We’ve all heard the scary projections about US health-care costs – particularly the soaring costs of the government programs Medicare and Medicaid. Typical of the alarm bells is an analysis by the Heritage Foundation showing that so-called entitlement costs (chiefly government health-care programs, but also Social Security) are projected to exceed 25% of gross domestic product (GDP) by 2085 and to exceed all tax revenues by 2045.
In a recent article in the Financial Times, President Obama’s former budget director Peter Orszag said, “Official projections show federal health expenditure rising between now and 2050 from 5.5 per cent of gross domestic product to more than 12 per cent.” Total US health-care costs, private and public, will be nearly a fifth of GDP by 2021.This situation, we are told, is unsustainable, calling for radical changes in health-care policy, especially government policy.
Before tackling those changes, two preliminary questions must be asked. How much of GDP should be devoted to healthcare? And how high should the government-provided safety net be?

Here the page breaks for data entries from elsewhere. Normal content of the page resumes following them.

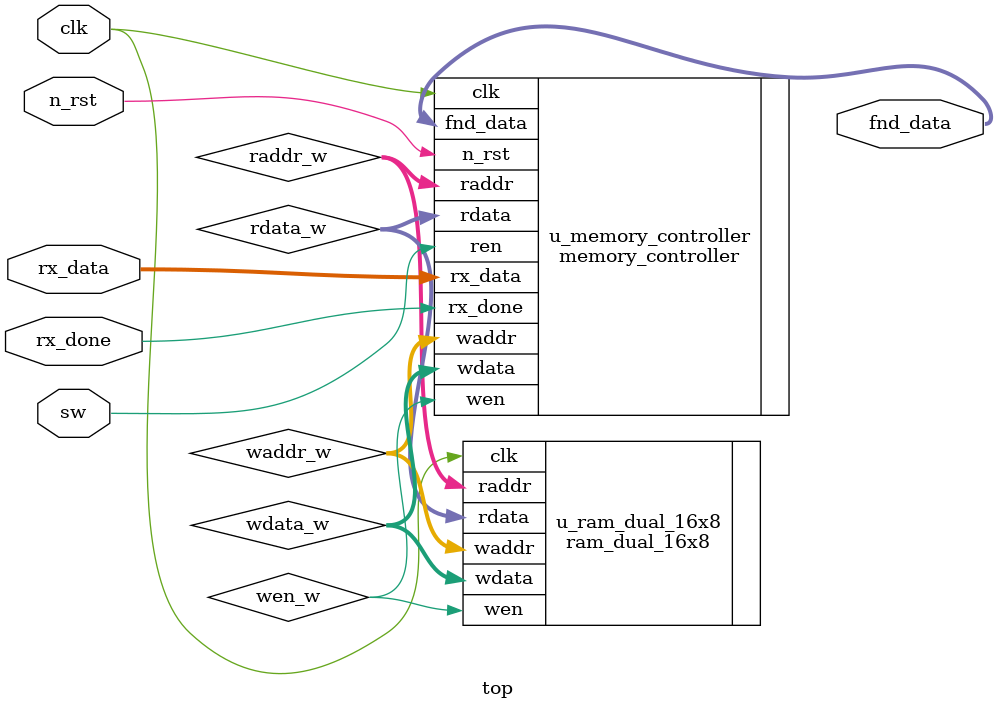
<source format=v>
module top(
  clk,
  n_rst,
  rx_done,
  rx_data,
  sw,
  fnd_data   
);

parameter D_WIDTH = 8;
parameter A_WIDTH = 4;

input clk; 
input n_rst;
input rx_done;
input [D_WIDTH-1:0] rx_data;
input sw;
output [D_WIDTH-1:0] fnd_data;

wire [A_WIDTH-1:0] waddr_w;
wire wen_w;
wire [D_WIDTH-1:0] wdata_w;
wire [A_WIDTH-1:0] raddr_w;
wire [D_WIDTH-1:0]  rdata_w;

memory_controller u_memory_controller(
  .clk(clk),
  .n_rst(n_rst),
  .rx_done(rx_done),
  .rx_data(rx_data),
  .ren(sw),
  .waddr(waddr_w),
  .wen(wen_w),
  .wdata(wdata_w),
  .raddr(raddr_w),
  .rdata(rdata_w),
  .fnd_data(fnd_data)
);

ram_dual_16x8 u_ram_dual_16x8(
  .clk(clk),
  .wdata(wdata_w),
  .waddr(waddr_w),
  .wen(wen_w),
  .raddr(raddr_w),
  .rdata(rdata_w)
);

endmodule
</source>
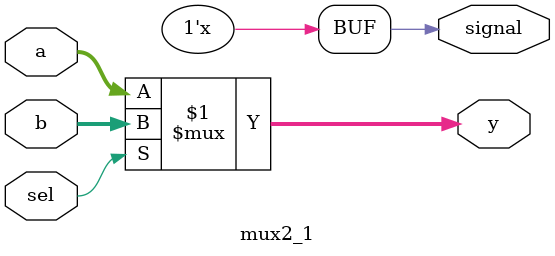
<source format=v>
module mux2_1( sel, a, b, y, signal );
    parameter bitwidth=32;
    input sel;
    input  [bitwidth-1:0] a, b;
    output [bitwidth-1:0] y;
	
	output reg signal ;

    assign y = sel ? b : a;
	
	initial signal = 1'b0 ; 
	
	always @( sel ) 
	begin 
		signal = ~signal ; 
	end 
	
endmodule
</source>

Only after those questions are answered can the issue of how to change government policy be addressed – if indeed it needs to be changed at all.
How much of GDP should healthcare be?
Consider the following chart:
The median age of women at marriage in the US was 20 in both 1950 and 1960. Fertility peaked at 3.8 children per woman in 1959, then fell to less than half that in the early 1970s.
A woman married in the 1950s was likely to have three or four children and to be occupied with childrearing for the next 25 years. Let’s hypothesize that women occupied with childrearing constituted more than 20% of the adult population under the age of 65 in the 1970s.
Assuming that all pre-retirement-age adults were equally capable of contributing to GDP, childrearing in the 1970s hypothetically consumed more than 20% of GDP – more than all healthcare is projected to consume in 2021. And the impact on GDP didn’t end there – women preoccupied with childrearing when they were young may have been deprived of the type of job experience that would have allowed them to contribute productively to GDP later.
Of course, childrearing was not monetized and included in GDP then, but the greater part of caring for the health needs of the aged is now. Much of the health-care costs being consumed now, and to be consumed in the coming years, are devoted to the aged – and administered to them by the cohort whom they reared in the 1950s, 60s and 70s.
Why, then, is it of such great concern that nearly as much of GDP is being consumed in healthcare for the elderly as was consumed in the rearing of their offspring 40 years ago?
It is important to think about it in this manner because it also makes you realize that you can’t extrapolate the trend too far into the future (careful analysts like the Congressional Budget Office do realize this, of course). The baby-boomers who are entering their highest health-care years will be followed by the baby-bust generation, which should relieve some of the pressure.